═════ SELECTED TEXT ═════

Maxene Atis is the Haiti conservation coordinator for the The Nature Conservancy based in Coral Gables, FL.
Earlier this month, the Haitian government decreed its first marine protected area located in the south coast of Haiti. The decree states the marine and coastal region in the southwest of the southern peninsula has been declared protected area under the name “Natural Protected Area of Managed Resources of Port-Salut/Aquin.”
In a country devastated by and still recovering from a massive earthquake in 2010 it is unexpected, yet it sends a strong signal that the Haitian government is willing to act to support efforts towards sustainable resource management and environmental protection after many years of degradation. This is a new chapter in a country famous for its lack of environmental protection; especially the accelerated deforestation which left the country with only 2% forest cover as of 2006.
As a native Haitian, I know a Haiti that most people could never imagine. I remember a Haiti that was known as the “Pearl of the Antilles,” a Caribbean vacation destination as famous as Jamaica or Puerto Rico is today. Haiti’s sandy beaches and coral reefs lured tourists by the boatload. Its 1,100 miles of coast offered playgrounds for scuba divers, yachtsmen and cruise ships. And the tourism trade provided solid incomes for Haitians until the early 1990s.

═════ MATERIAL SUPPLIED ═════

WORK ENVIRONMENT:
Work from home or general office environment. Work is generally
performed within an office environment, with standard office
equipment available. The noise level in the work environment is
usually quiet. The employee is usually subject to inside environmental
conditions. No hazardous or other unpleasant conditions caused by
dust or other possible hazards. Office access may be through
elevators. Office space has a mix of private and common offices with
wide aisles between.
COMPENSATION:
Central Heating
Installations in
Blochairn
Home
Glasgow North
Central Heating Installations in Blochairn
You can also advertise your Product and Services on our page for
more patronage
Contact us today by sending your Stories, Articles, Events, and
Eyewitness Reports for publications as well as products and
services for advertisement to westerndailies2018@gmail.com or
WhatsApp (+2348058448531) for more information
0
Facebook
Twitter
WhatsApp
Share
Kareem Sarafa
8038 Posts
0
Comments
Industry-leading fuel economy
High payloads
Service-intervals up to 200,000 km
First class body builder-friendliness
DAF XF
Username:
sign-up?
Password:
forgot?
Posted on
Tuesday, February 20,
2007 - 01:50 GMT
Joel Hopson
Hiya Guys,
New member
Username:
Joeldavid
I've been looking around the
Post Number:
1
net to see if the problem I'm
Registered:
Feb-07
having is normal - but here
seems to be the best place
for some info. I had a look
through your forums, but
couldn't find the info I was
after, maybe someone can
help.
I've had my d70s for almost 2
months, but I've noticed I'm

═════
═════ MATERIAL SUPPLIED ═════

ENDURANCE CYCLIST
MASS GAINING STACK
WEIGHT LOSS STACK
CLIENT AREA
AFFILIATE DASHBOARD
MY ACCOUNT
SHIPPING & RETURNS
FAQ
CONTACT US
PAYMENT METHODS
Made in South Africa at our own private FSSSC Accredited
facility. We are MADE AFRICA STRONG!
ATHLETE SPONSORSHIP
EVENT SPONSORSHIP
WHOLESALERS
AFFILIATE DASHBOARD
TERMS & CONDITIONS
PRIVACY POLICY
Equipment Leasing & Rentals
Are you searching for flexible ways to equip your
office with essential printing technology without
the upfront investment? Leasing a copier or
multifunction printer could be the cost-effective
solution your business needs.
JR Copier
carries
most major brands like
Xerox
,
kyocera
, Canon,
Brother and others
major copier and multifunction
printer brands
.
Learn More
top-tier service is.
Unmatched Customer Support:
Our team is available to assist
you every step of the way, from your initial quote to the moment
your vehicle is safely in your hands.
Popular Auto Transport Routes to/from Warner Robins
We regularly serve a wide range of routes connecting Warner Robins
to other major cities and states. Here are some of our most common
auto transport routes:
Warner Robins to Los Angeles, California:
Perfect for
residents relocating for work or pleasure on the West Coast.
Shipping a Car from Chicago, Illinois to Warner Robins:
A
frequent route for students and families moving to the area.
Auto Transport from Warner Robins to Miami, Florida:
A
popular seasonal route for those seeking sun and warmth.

═════
═════ MATERIAL SUPPLIED ═════

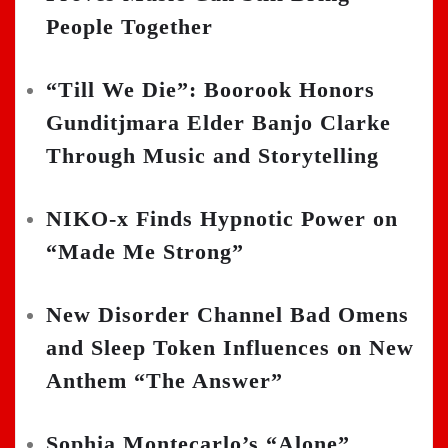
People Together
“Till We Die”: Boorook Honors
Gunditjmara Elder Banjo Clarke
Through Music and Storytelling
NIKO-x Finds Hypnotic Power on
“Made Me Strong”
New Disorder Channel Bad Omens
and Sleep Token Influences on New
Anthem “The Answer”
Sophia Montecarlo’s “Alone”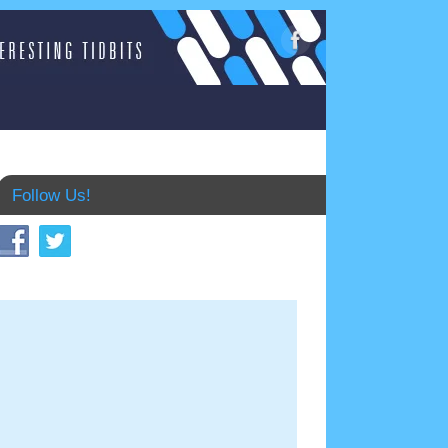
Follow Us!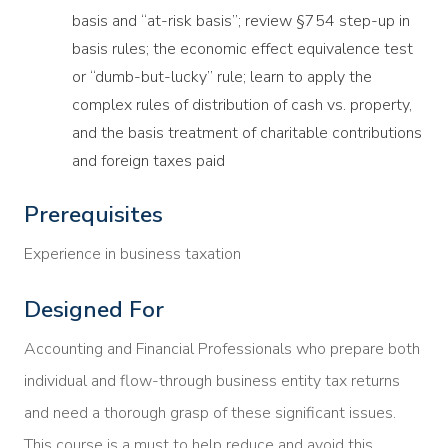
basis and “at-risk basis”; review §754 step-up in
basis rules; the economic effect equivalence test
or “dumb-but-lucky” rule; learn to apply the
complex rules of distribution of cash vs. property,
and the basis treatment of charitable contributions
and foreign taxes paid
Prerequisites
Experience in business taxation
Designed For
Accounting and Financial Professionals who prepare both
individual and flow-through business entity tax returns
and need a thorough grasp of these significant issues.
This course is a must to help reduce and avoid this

═════

> [BRIEF A]
Answer these questions using the article on Haiti's first marine protected area:
(i) Under what name was the protected area declared?
(ii) How much forest cover did Haiti have as of 2006?
(iii) How many miles of coast does Haiti have?
> [BRIEF B] From the article on Haiti's first marine protected area, copy out word for word the passage that starts with "Earlier this month, the" and ends with "as of 2006.".

> [ANSWER AREA A]
(i) Natural Protected Area of Managed Resources of Port-Salut/Aquin
(ii) 2%
(iii) 1,100 miles

> [ANSWER AREA B]
Earlier this month, the Haitian government decreed its first marine protected area located in the south coast of Haiti. The decree states the marine and coastal region in the southwest of the southern peninsula has been declared protected area under the name “Natural Protected Area of Managed Resources of Port-Salut/Aquin.”
In a country devastated by and still recovering from a massive earthquake in 2010 it is unexpected, yet it sends a strong signal that the Haitian government is willing to act to support efforts towards sustainable resource management and environmental protection after many years of degradation. This is a new chapter in a country famous for its lack of environmental protection; especially the accelerated deforestation which left the country with only 2% forest cover as of 2006.